Published
The importance of digital standards for services trade
Subjects: Digital Economy
Digital services trade is a fundamental and growing element of our shared economic future. But policy makers are disrupting cross-border ecosystems by adopting divergent governance approaches. To realise the full potential of an inclusive digital market, it is vital that we embrace new means of regulatory cooperation on cornerstone technologies. Authors of a recent T20 policy brief – Jane Drake-Brockman, Manjeet Kripalani, Hildegunn Kyvik Nordås, Hosuk Lee-Makiyama and Badri Narayanan Gopalakrishnan – summarise the case for services standards.
The COVID-19 pandemic has been accompanied by a step change – digital services now account for the majority of global services trade. The provision of e-services, like cybersecurity, online banking, and smart personal assistants, relies on component parts and software that can “talk to each other”. Meanwhile, the exchange of data and information must also be protected.
Common digital standards facilitate interoperability. By doing so, they provide a shared launch pad for innovation, allow for the joint management of security risks, and create economies of scale by improving access to large and diverse markets. In end-to-end mobile networks, joint standardisation work through 3GPP has fostered an interoperable global ecosystem which underpins 4.7 percent of global GDP.
Contrary to these benefits, governments are retreating from international standards setting in favour of country- or region-specific approaches to technological regulation. This poses a threat to economic confidence, international market access and overall productivity growth. To take a well-known example, transatlantic discrepancies in data protection regimes have yielded legal recourse and years of uncertainty for businesses and other stakeholders. Were it not for a succession of temporary policy instruments, divergent regulation could have halted cross-border flows of personal information entirely.

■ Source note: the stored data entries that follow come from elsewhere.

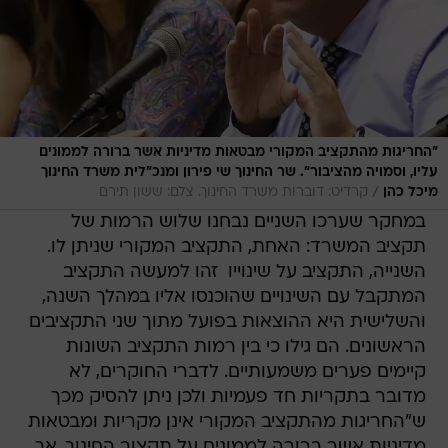
"החריגות מהתקציב המקורי מבטאות מדיניות אשר ברורה לממונים
עליו, וסמויה מהציבור". שר החינוך שי פירון ומנכ"לית משרד החינוך
/
מיכל כהן
קרדיט: דוברות משרד החינוך. צלם: ששון תירם
במחקר שערכו השניים נבחנו שלוש הרמות של
תקציב המשרד: האחת, התקציב המקורי שניתן לו.
השנייה, התקציב על שינוייו  זהו למעשה התקציב
המתקבל עם השינויים שהוכנסו אליו במהלך השנה,
והשלישית היא ההוצאות בפועל מתוך שני התקציבים
הראשונים. הם גילו כי בין רמות התקציב השונות
קיימים פערים משמעותיים. לדברי החוקרים, לא
מדובר בתקריות חד פעמיות ולכן ניתן להסיק מכך
ש"החריגות מהתקציב המקורי אינן מקריות ומבטאות
מדיניות אשר ברורה לממונים על תקצוב החינוך, אך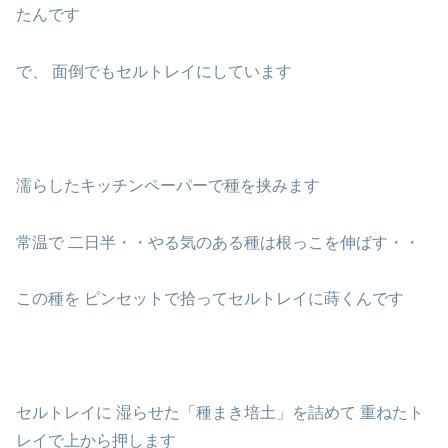
たんです
で、 面倒でもセルトレイにしています
濡らしたキッチンペーパーで種を挟みます
常温で 二日半・・やる気のある種は根っこを伸ばす・・
この種を ピンセットで拾ってセルトレイに蒔くんです
セルトレイに 湿らせた「種まき培土」を詰めて 重ねたト
レイで上から押します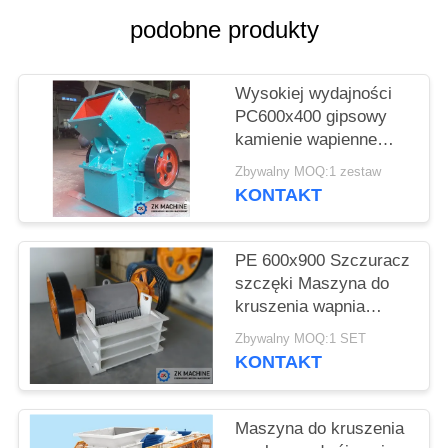
podobne produkty
POPROSIĆ
O
Wysokiej wydajności
WYCENĘ
PC600x400 gipsowy
kamienie wapienne
SITEMAP
młotka kruszywka do
Zbywalny MOQ:1 zestaw
sprzedaży
KONTAKT
POLITYKA
PRYWATNOŚCI
PE 600x900 Szczuracz
szczęki Maszyna do
kruszenia wapnia
Wysokiej wydajności
Zbywalny MOQ:1 SET
Niezawodne warunki
KONTAKT
pracy
Maszyna do kruszenia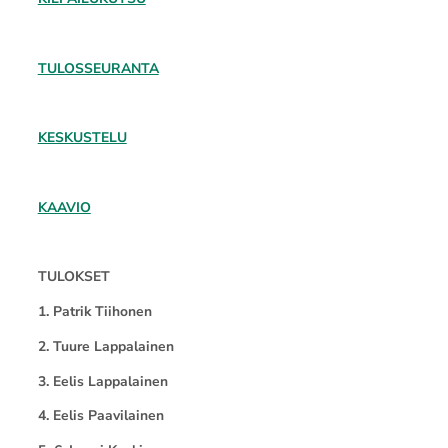
TULOSSEURANTA
KESKUSTELU
KAAVIO
TULOKSET
1. Patrik Tiihonen
2. Tuure Lappalainen
3. Eelis Lappalainen
4. Eelis Paavilainen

From this standpoint, there is an urgent need for inclusive participation in international standards-setting on critical and emerging technologies in the digital domain. As data ownership and markets become increasingly important to product development, more needs to be done to define the concept of privacy as a legal right. Elsewhere, a regulatory and technical infrastructure that ensures end-to-end security of sensitive information is essential for expansive electronic networks.
It is nevertheless important that regulatory measures aimed at privacy, cybersecurity, or both, do not weaken the resilience of the internet by centralising management functions. A growing number of policy instruments are restricting web access; from shutdowns and firewalls to more nuanced interventions like “sending-party-pays” regimes. Some of these measures undermine the internet as an open, globally connected, and trustworthy resource, and are fundamentally detrimental to the provision of digital services.
The ongoing development and proliferation of artificial intelligence (AI) only underscores the necessity of common digital standards. The relationship between AI and e services is multifaceted with data at its core. AI can improve digital services and make them more tradeable via tools like multilingual processing. Conversely, services and their associated data flows are important inputs for the development of AI-enabled applications that can improve welfare.
However, AI raises additional concerns in regard to safety, jobs, privacy, and infringement of intellectual property rights. Recent developments in generative AI, particularly large-scale language models such as GPT-4, have triggered a flurry of national regulatory initiatives and even a call for a pause from certain stakeholders. Well-proven policies are yet to be established in this area, which poses a unique opportunity for international collaboration on agile regulation.
Like with trade in goods, effective multilateral governance of digital services trade should be based on widespread policy commitments. Specifically, governments should agree to domestic regulatory transparency, non-discrimination, stakeholder consultation, use of international technical standards and conformity assessment procedures, as well as common principles regarding the use of AI. Public education and capacity-building can also be leveraged to provide practical guidance on the uptake of international norms and standards.
As trade governance moves away from the border in the context of concurrent global challenges, it is inevitable that policy makers will pursue their own regulatory initiatives. Nonetheless, it is imperative that the regulation of digital services is rooted in common standards to harness the benefits of technological interoperability. If nothing else, it will be those at the heart of the largest digital markets that dictate the course of the coming decades.
Authors thank Robin Baker for his able assistance.